As for Scotty, we're about a handful of years away from Kirk taking command of the Enterprise, so we should be seeing some familiar faces start to appear. If anything, while SNW is certainly doing its own thing, it's going to start looking more and more familiar as we get closer to Kirk's eventual captaincy.

Anyone else think of the 2013 Star Trek videogame when they see the SNW Gorn? They're visually quite similar.

Although McCoy's line about performing a C-section on a pregnant Gorn makes exactly zero sense now.
Oh don't be silly, it's easy to manufacture some minor bullshittium to account for that. For example, there may be multiple castes of Gorn, and while some reproduce by laying their eggs in others, some may have the eggs incubate inside of them until the time they "give birth" in a sense. Plus, this is McCoy, a man who uses old adages and aphorisms. It may not have been a literal c-section.

Even if that doesn't quite fit, it doesn't really matter at the end of the day, though it is fun to fill in the blanks with whatever the hell sticks. :D
 
Besides, if there are different species of Gorn a'la the Xindi (only all reptillian in this case) then maybe the Kelvin Timeline Gorn gave birth to live young or that McCoy had to remove her eggs with a C-section. And the ones here all lay eggs and no human physician has ever had to cut one open to remove their eggs.

Hey, the Xindi stuff in ENT opened the door to a lot.
 
Well that was decently tense episode, but left me with too many questions.

So a disruption field generator on one part of the planet and screw up the whole planet's comms and transporters?

A piece of technology we will probably never see again, used by anyone, in classic Trek fashion. ;)

Anyone else expecting 'Pike's box' to be projectile weapons?

No, but I expected that La'an would have known about it beforehand!

So they are just going to drop the saucer without checking for any other survivors?

Chapel is the only survivor? Really?

### Exercise set
1. Summarize the Star Trek thread in two sentences.
2. Reproduce the Star Trek thread, everything from "Hey, the Xindi" down to "about it beforehand!".
The records were taken from a different source than the Star Trek thread.

### Provided information
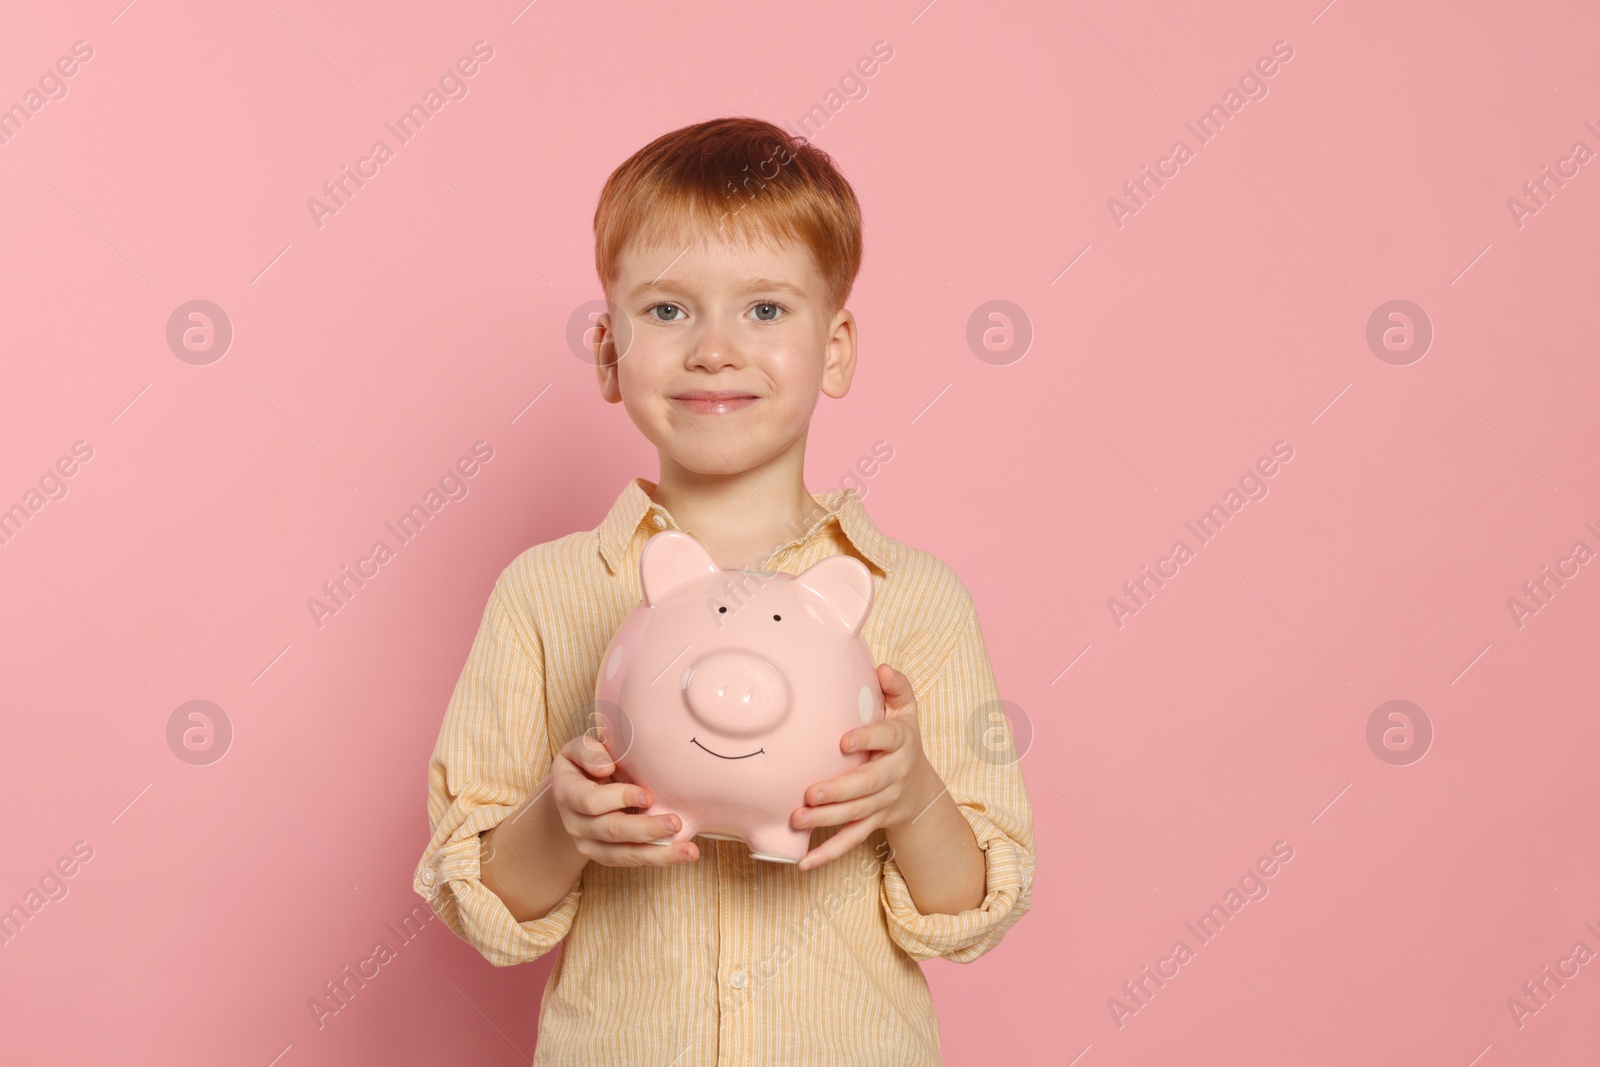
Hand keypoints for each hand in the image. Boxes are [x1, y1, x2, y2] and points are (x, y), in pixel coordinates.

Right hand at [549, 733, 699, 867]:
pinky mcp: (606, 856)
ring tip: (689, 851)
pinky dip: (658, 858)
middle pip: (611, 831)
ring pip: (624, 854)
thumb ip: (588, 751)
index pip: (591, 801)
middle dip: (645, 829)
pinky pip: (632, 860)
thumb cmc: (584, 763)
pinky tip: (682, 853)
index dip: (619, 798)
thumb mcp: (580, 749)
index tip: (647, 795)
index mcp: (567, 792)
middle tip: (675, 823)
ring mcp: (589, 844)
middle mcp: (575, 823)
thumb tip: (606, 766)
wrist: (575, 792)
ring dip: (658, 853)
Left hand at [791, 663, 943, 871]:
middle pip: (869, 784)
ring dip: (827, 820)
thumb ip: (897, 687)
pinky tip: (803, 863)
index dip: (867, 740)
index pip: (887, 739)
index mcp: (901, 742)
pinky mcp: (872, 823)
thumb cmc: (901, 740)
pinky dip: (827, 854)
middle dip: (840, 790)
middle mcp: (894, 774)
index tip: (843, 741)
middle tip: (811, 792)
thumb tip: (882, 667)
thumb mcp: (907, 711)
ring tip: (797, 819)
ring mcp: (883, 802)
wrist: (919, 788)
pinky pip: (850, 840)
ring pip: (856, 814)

---

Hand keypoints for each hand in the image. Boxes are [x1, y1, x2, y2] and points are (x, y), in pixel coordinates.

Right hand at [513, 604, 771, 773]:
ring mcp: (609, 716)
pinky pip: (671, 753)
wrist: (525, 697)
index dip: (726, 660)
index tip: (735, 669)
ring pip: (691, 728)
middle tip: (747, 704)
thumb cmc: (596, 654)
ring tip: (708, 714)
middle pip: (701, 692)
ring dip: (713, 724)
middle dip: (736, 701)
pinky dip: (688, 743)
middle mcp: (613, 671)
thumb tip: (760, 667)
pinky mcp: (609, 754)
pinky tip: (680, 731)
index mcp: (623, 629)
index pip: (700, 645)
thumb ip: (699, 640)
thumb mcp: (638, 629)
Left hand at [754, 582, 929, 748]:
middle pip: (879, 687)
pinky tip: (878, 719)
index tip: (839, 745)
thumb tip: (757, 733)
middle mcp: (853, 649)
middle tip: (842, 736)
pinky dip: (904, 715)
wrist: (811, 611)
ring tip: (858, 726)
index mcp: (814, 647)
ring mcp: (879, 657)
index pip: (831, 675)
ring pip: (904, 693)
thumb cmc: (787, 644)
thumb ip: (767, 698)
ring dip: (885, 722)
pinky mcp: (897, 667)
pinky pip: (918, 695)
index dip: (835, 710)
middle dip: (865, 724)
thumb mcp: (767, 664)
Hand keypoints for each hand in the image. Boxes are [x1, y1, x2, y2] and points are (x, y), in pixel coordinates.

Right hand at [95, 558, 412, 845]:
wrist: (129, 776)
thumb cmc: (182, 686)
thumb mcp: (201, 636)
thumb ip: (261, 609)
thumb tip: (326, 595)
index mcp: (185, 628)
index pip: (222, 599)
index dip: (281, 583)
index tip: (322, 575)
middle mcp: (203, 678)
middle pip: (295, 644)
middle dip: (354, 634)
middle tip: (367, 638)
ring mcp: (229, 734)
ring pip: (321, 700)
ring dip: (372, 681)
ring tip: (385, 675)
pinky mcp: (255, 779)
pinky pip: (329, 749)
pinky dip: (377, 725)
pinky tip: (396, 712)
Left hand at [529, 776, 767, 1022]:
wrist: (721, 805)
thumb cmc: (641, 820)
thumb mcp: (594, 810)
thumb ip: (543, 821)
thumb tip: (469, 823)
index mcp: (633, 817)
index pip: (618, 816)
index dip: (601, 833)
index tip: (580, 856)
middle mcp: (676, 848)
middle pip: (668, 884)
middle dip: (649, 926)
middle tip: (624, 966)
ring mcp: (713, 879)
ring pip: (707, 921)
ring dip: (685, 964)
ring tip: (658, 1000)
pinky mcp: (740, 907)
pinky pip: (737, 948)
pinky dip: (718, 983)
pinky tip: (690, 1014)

### Answers to the exercise
1. The commenters say the SNW Gorn look like those in the 2013 Star Trek videogame, and they debate how McCoy's line about performing a C-section on a pregnant Gorn could still make sense, for example through multiple castes or species of Gorn. They also question parts of the episode, including one disruption field generator disrupting the whole planet's comms and transporters, dropping the saucer without checking for other survivors, and Chapel being the only survivor.

2.
Hey, the Xindi stuff in ENT opened the door to a lot.
 
Well that was decently tense episode, but left me with too many questions.

So a disruption field generator on one part of the planet and screw up the whole planet's comms and transporters?

A piece of technology we will probably never see again, used by anyone, in classic Trek fashion. ;)

Anyone else expecting 'Pike's box' to be projectile weapons?

No, but I expected that La'an would have known about it beforehand!